🤖 AI Summary
Existing LLM/VLM-based decision-making approaches rely solely on linguistic reasoning, limiting their capability in long-horizon, multimodal planning. This paper proposes Uni-Plan: the first end-to-end planning framework that unifies a single multimodal model to jointly parameterize policy, dynamics, and value functions. It enhances reasoning interpretability and spatiotemporal consistency by generating intermediate visual representations. A novel self-discriminative filtering mechanism is introduced to effectively suppress hallucination in generation. Uni-Plan integrates generative modeling with multimodal joint optimization, requiring no expert demonstrations and exhibiting strong data scalability.

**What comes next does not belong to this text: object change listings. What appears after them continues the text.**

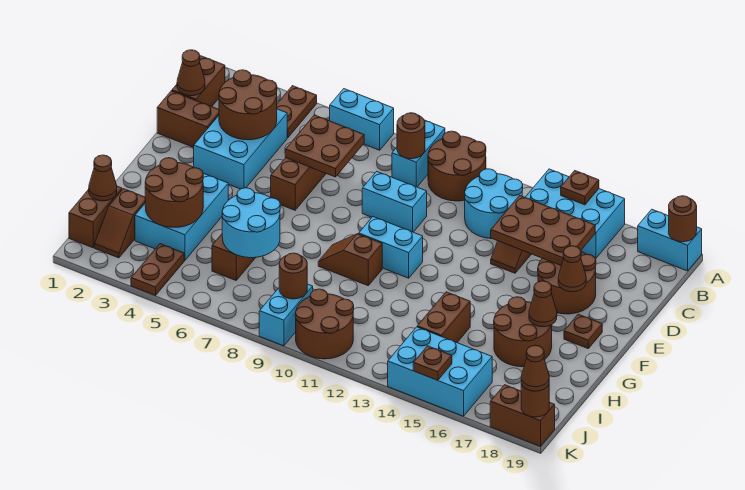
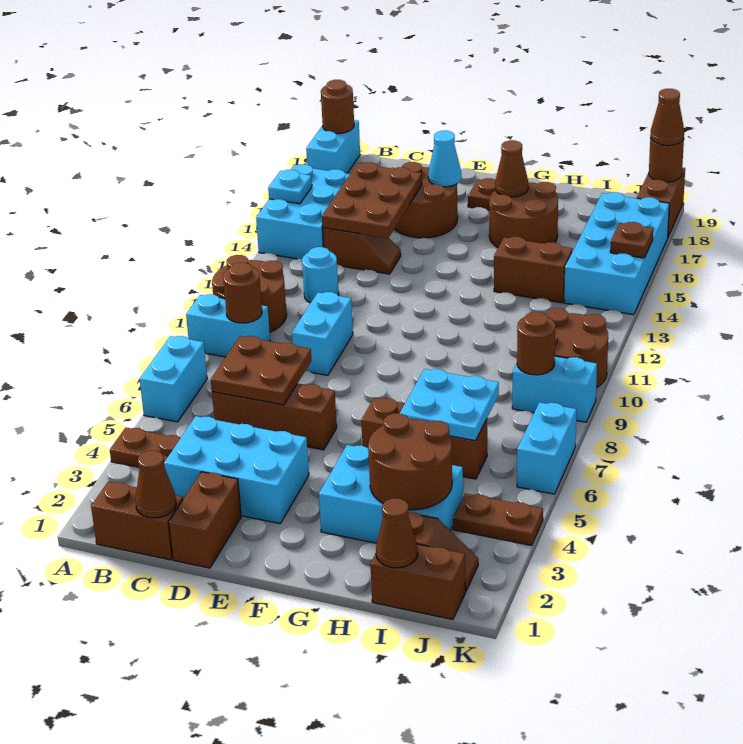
brown 1x1 plate [561,171,599,205] -> cyan 1x1 plate [268,170,312,204]
cyan 2x2 round brick [465,169,523,239] -> cyan 1x1 round brick [302,247,339,303]
brown 2x2 round brick [219,70,277,140] -> none
brown 1x1 cone [558,246,586,292] -> cyan 1x1 cone [428,131,462,187]
cyan 1x2 brick [359,217,423,278] -> cyan 1x2 brick moved to [517,402,576,494]
brown 1x2 slope [318,234,382,286] -> none
cyan 2x2 round brick [222,188,280,258] -> cyan 2x2 plate [400,369,499,441]
cyan 2x3 brick [388,327,492,416] -> cyan 2x4 brick [564,192,669,315]

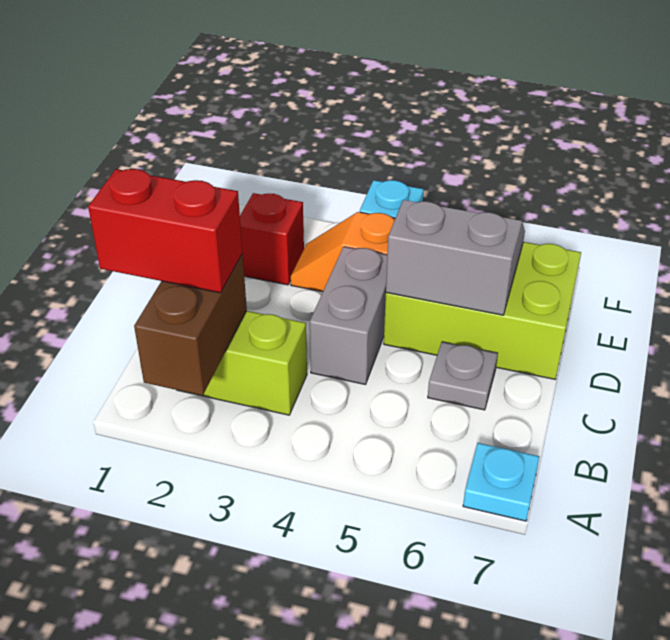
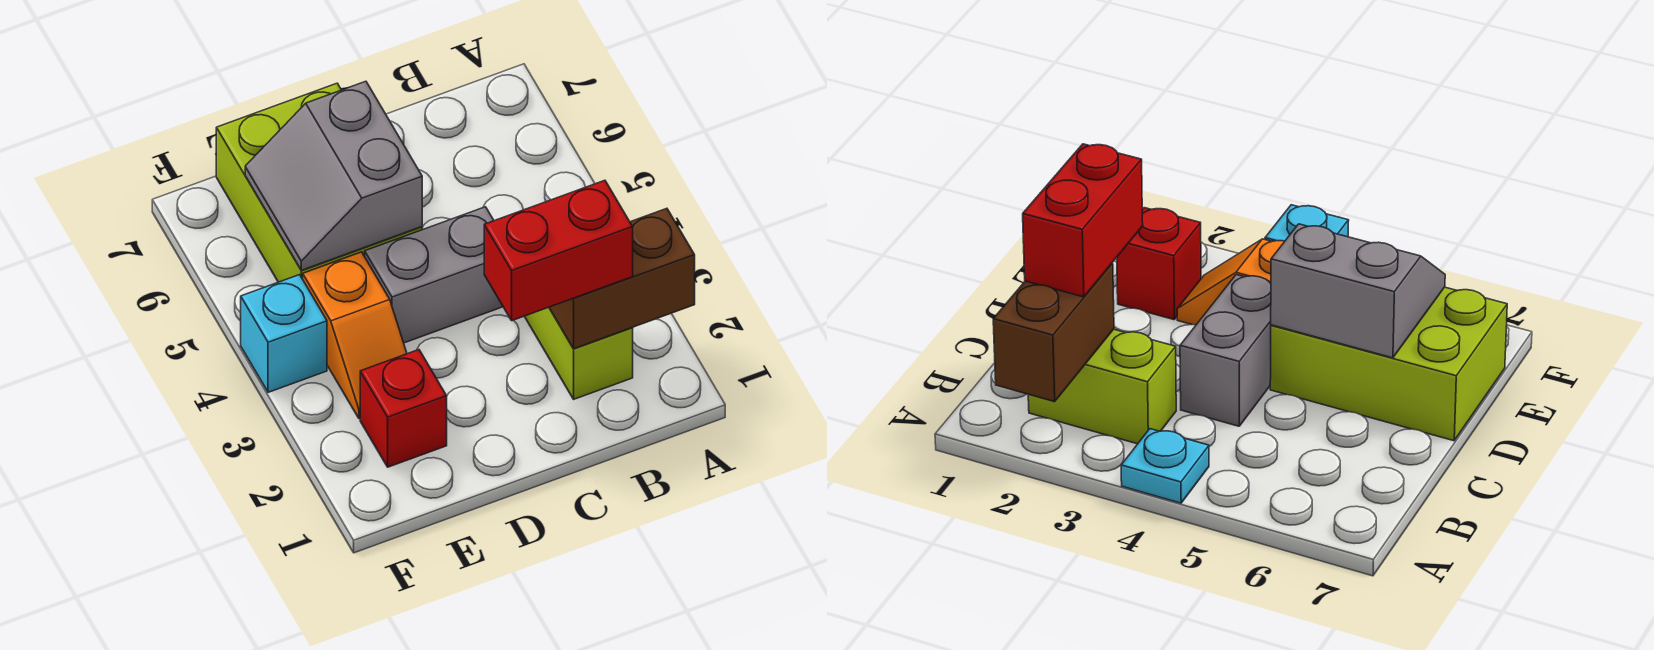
cyan 1x1 plate [463,443,539,521] -> cyan 1x1 plate moved to [1121,429,1209,503]
red 1x2 brick [88,169,242,293] -> red 1x2 brick turned to [484,180,633,321]
grey 1x1 plate [428,342,498,410] -> none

Experiments demonstrate that Uni-Plan significantly improves success rates on long-horizon planning tasks, outperforming state-of-the-art VLM-based baselines under equivalent data budgets.
📝 Abstract
With the powerful reasoning capabilities of large language models (LLMs) and vision-language models (VLMs), many recent works have explored using them for decision-making. However, most of these approaches rely solely on language-based reasoning, which limits their ability to reason and make informed decisions. Recently, a promising new direction has emerged with unified multimodal models (UMMs), which support both multimodal inputs and outputs. We believe such models have greater potential for decision-making by enabling reasoning through generated visual content. To this end, we propose Uni-Plan, a planning framework built on UMMs. Within this framework, a single model simultaneously serves as the policy, dynamics model, and value function. In addition, to avoid hallucinations in dynamics predictions, we present a novel approach self-discriminated filtering, where the generative model serves as a self-discriminator to filter out invalid dynamics predictions. Experiments on long-horizon planning tasks show that Uni-Plan substantially improves success rates compared to VLM-based methods, while also showing strong data scalability, requiring no expert demonstrations and achieving better performance under the same training-data size. This work lays a foundation for future research in reasoning and decision-making with UMMs.